What is being asked
Going line by line through the data below, how many lines contain the word "credit"? Give only the number.

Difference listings
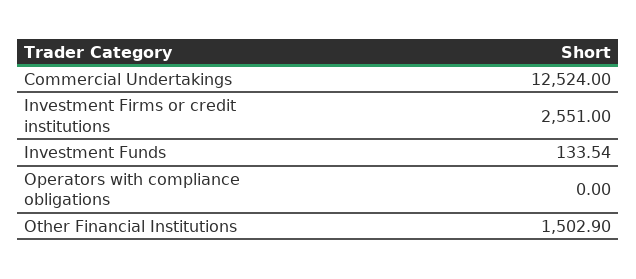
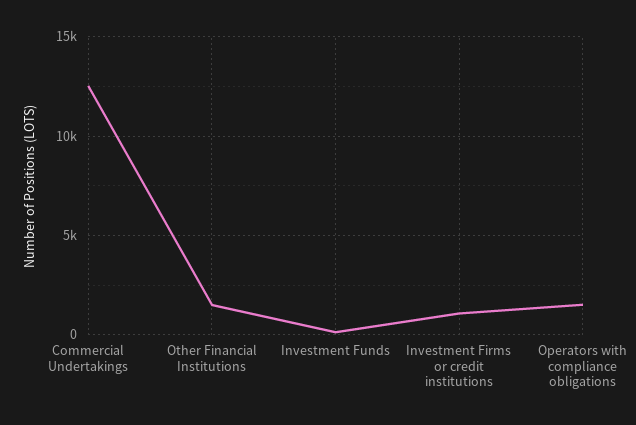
  {
    "Commercial Undertakings": 12524,
-   "Investment Firms or credit institutions": 2551,
+   "Investment Firms or credit institutions": 1000,
    "Investment Funds": 133.54,
-   "Operators with compliance obligations": 0,
+   "Operators with compliance obligations": 1500,
    "Other Financial Institutions": 1502.9
  }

Response box
2